- _EXTRACTED TEXT_:

What we can do about domestic violence

One in four. One in three. Maybe half. Those are estimates of the proportion of men and women caught up in domestic violence – statistics I recently heard at a panel discussion presented by Harvard Divinity School ("Domestic Violence Panel: Awareness and Engagement in Faith and Non-Faith Communities," Nov. 30, 2006).

The federal Centers for Disease Control estimate that what they call "intimate partner violence" – physical, sexual, or psychological violence between spouses, former spouses, and other couples – affects some 32 million people in the United States. And that's not counting abuse of children and dependent elders – which adds up to huge numbers of people under attack within the very relationships that should be sources of nurturance, trust, comfort, and support.

I left that panel discussion feeling great compassion for the several survivors of abuse who had shared their stories. And I felt gratitude and admiration for all that each had done to redeem their experiences and to prevent others from suffering as they had.

But I also yearned to bring the teachings of Christ Jesus and Christian Science to bear on this difficult subject. When I was a child, my dad sometimes would ask, "What do you know for sure?" He meant it as a lighthearted way of asking about how my day was going. But more recently I've found it a useful framing question for complex and confusing issues like this very topic of "intimate partner violence."

So I asked myself, What do I know for sure? And here's what came to me:

• That Christ Jesus' demand that we love our neighbor as ourselves – one of the two "great commandments" he gave – is the gold standard in human relationships (see Matt. 22:35-40). Reaching that standard is not the work of a moment. But no one is undeserving of such unselfed love, or incapable of giving it. Whatever in our relationships falls short of this standard must ultimately fall away.

- _STUDY QUESTIONS_:
a. According to the domestic violence article, about how many people in the United States does the federal Centers for Disease Control estimate are affected by intimate partner violence?
b. Continue the article on domestic violence from the point where it stops.

- _DATA SECTION_:
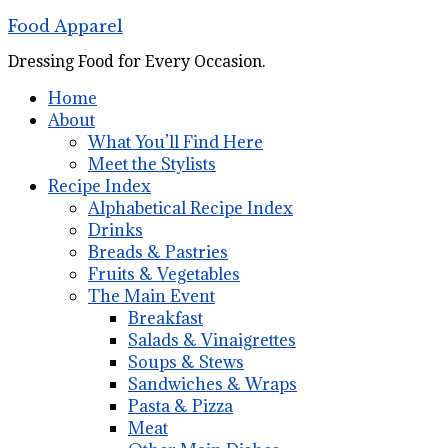
Food Apparel
Dressing Food for Every Occasion.
Home
About
What You’ll Find Here
Meet the Stylists
Recipe Index
Alphabetical Recipe Index
Drinks
Breads & Pastries
Fruits & Vegetables
The Main Event
Breakfast
Salads & Vinaigrettes
Soups & Stews
Sandwiches & Wraps
Pasta & Pizza
Meat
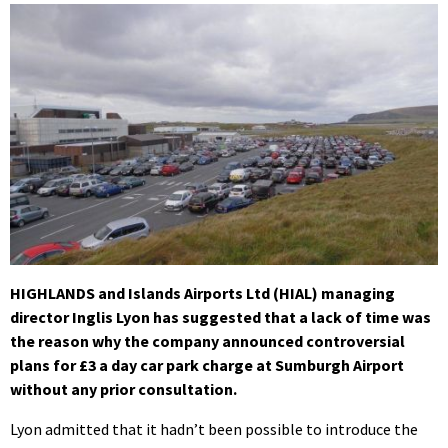
HIGHLANDS and Islands Airports Ltd (HIAL) managing
director Inglis Lyon has suggested that a lack of time was
the reason why the company announced controversial
plans for £3 a day car park charge at Sumburgh Airport
without any prior consultation.
Lyon admitted that it hadn’t been possible to introduce the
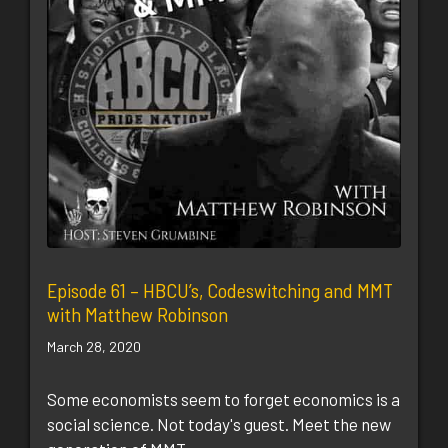
Episode 61 – HBCU’s, Codeswitching and MMT
with Matthew Robinson
March 28, 2020
Some economists seem to forget economics is a
social science. Not today's guest. Meet the new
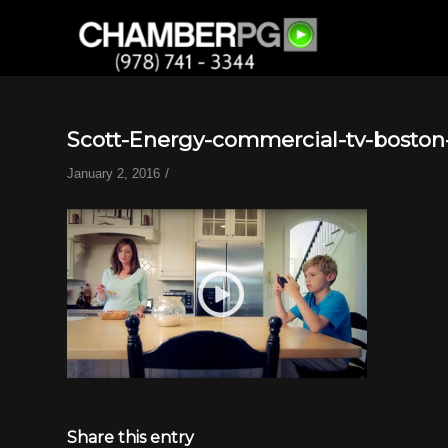
Scott-Energy-commercial-tv-boston
/
January 2, 2016
Share this entry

- _NUMBERED RESPONSES_:
a. Some 32 million people.

b.
• That we need to be clear on, and draw strength from, the difference between the love of God, who is divine Love itself, and human affection. "We love him [God], because he first loved us," the Bible says (I John 4:19). When the love we bring to our human relationships is the overflow of our love in response to God's love, we stand on solid ground. Then we don't get swept up in the tides of variable human moods, character failings, and dangerous misbehavior. Then we're able to love freely, from a position of safety and strength, not emotional neediness.

• That the idea of God as Father-Mother, as including both strength and tenderness, apart from human concepts of gender, can help those seeking a way out of the wilderness of intimate violence. This counters pervasive mental images of God as a remote, forbidding male authority figure forever withholding approval, images that oppress both women and men.

• That Christian Science teaches a view of identity anchored in wholeness. Individual men and women – to whom Mary Baker Eddy referred collectively in "Science and Health with Key to the Scriptures" as "man" – are not to be viewed as fragmentary or incomplete, or as bundles of inappropriate impulsions and frustrated longings, but as whole. This wholeness equips each of us to enter fully and safely into relationships with others.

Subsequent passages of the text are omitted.